◆ ABOUT THIS EXERCISE
Please set down the line that contains "patterned pouch (652,298,694,364)" and every line below it through the last, exactly as written, with no other lines.

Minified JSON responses
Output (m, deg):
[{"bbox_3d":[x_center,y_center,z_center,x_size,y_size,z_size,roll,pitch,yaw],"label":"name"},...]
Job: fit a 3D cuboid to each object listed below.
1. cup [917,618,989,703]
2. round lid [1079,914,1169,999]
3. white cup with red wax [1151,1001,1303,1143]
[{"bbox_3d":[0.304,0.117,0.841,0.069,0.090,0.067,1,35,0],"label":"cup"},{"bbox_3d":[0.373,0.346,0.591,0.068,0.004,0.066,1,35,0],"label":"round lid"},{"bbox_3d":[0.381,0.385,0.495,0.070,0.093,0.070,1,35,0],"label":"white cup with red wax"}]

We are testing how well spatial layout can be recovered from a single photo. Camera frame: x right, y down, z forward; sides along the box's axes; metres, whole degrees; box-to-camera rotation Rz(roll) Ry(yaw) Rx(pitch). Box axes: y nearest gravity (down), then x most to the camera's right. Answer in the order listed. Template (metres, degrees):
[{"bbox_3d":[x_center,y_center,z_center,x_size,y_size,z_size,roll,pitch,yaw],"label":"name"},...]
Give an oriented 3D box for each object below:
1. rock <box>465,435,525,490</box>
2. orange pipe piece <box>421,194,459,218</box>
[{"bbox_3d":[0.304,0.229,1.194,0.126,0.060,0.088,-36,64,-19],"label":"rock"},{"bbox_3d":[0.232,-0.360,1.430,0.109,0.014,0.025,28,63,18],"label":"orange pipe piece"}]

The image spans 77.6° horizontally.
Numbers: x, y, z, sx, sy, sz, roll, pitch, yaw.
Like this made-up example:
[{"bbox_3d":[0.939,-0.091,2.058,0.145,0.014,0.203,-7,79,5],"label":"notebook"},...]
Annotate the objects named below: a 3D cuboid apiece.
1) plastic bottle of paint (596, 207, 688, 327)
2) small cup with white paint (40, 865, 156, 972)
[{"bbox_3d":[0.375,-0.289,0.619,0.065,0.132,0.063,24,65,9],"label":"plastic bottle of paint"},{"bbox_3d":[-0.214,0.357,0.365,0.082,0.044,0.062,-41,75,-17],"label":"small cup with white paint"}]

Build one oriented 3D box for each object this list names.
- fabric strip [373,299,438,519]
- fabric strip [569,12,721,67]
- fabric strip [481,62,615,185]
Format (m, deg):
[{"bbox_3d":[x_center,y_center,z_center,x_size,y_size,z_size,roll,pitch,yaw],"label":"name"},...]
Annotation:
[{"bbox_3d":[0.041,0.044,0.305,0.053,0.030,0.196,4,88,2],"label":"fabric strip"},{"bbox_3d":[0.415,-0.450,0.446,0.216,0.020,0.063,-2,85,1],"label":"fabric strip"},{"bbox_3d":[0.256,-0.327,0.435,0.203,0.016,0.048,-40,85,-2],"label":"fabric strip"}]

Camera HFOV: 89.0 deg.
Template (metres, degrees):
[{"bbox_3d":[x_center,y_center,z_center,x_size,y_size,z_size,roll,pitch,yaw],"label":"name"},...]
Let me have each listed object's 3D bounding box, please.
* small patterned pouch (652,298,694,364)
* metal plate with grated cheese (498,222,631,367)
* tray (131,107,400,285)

◆ THE COMPLETED TASK
* small patterned pouch (652,298,694,364)
* metal plate with grated cheese (498,222,631,367)
* tray (131,107,400,285)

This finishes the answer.